At 12 months old (9 months adjusted) Caleb:

  • Weighs 14 lbs 15 oz (3rd percentile)--12 lbs 8 oz more than at birth, and a gain of exactly 3 pounds in the last three months
  • Measures 26.75 inches(10th percentile)--12.25 inches more than at birth
  • Has a head circumference in the 25th percentile
[So, growth has slowed down somewhat, but I guess it's to be expected. He's always been in the 3rd, 25th, and 50th percentiles for weight, height, and head, but three months ago we also discontinued fortifying his milk. And he's still looking good according to his own growth curve.]
  • Wears size 2 diapers
  • Wears size 3-6 month clothing
  • Drinks cow's milk (the doctor said that it was ok, although it would be better to keep him on formula for the nutrition for another three months, but he does waaaaaay better digesting cow's milk than he does formula--to the point where he won't eat at all if he's on formula--so we're just going to have to be ok with cow's milk. Maybe I'll throw a couple of bottles of formula in there every week. But, I have one 2.5 ounce bottle of frozen breastmilk left, and I'm waiting to give it to him until he feels better, so he can keep it down. We'll have a special mommy-baby cuddle session when I feed it to him. I'll probably cry.)
Caleb's milk mustache. He loves the taste of cow's milk.
  • Can crawl with his belly off of the floor for a good few feet

  • Can say "dog," has said "dada" a few times with true intent, and has said "mama" once with true intent
  • Has seven teeth
  • Can wave hello (sometimes)
  • Signs "all done" at the end of every feeding (well, it's more like he's batting the spoon away from his face, but I've been teaching the sign for "all done" and I think it counts)
  • Learned today how to give high-fives (and thinks it's so fun!)
  • Loves taking things out of containers (emptying my purse, to be specific)
  • Can pull himself up on his knees, if there's something short enough to pull himself up on (but he's really not that close to pulling himself up to a stand)
  • Still hasn't figured out how to go from his belly to sitting (he could do it if he tried, he just doesn't know it yet)
  • Still doesn't hold his own bottle
  • Still won't bounce on his legs (he keeps his knees locked, although they are relaxing a bit)
So, he's still delayed with a few things, but not bad enough to be concerned at this point. He's also quite advanced with some things. For instance, a baby isn't expected to say a word other than "mama" and "dada" until they're 11 months old. It seems to me that he's caught up to his actual age vocally and socially, but not physically. Except in using his pincer grasp--he's been doing that for three months now. (Here is a milestone chart.)

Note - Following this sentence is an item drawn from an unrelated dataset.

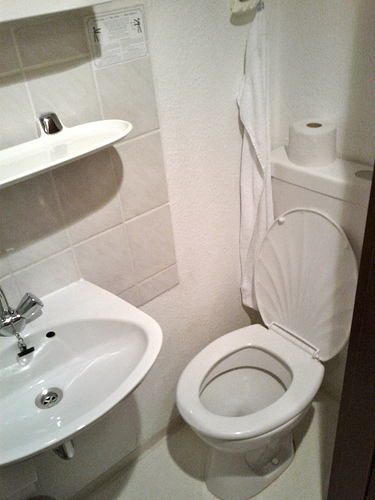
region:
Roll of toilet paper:
[286, 119, 342, 166]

Caleb spent his birthday 1) sick, and 2) playing Baby Jesus in our church nativity. It was a traveling nativity, so they set us up in a room and took tours of about 15 people from room to room to show parts of the nativity, and they ended in our room. Nate was Joseph and I was Mary. Since our poor baby wasn't feeling well, he just rested in my arms and we snuggled for a few hours. It was a really good experience. I heard a lot of people crying when they walked in and saw our scene.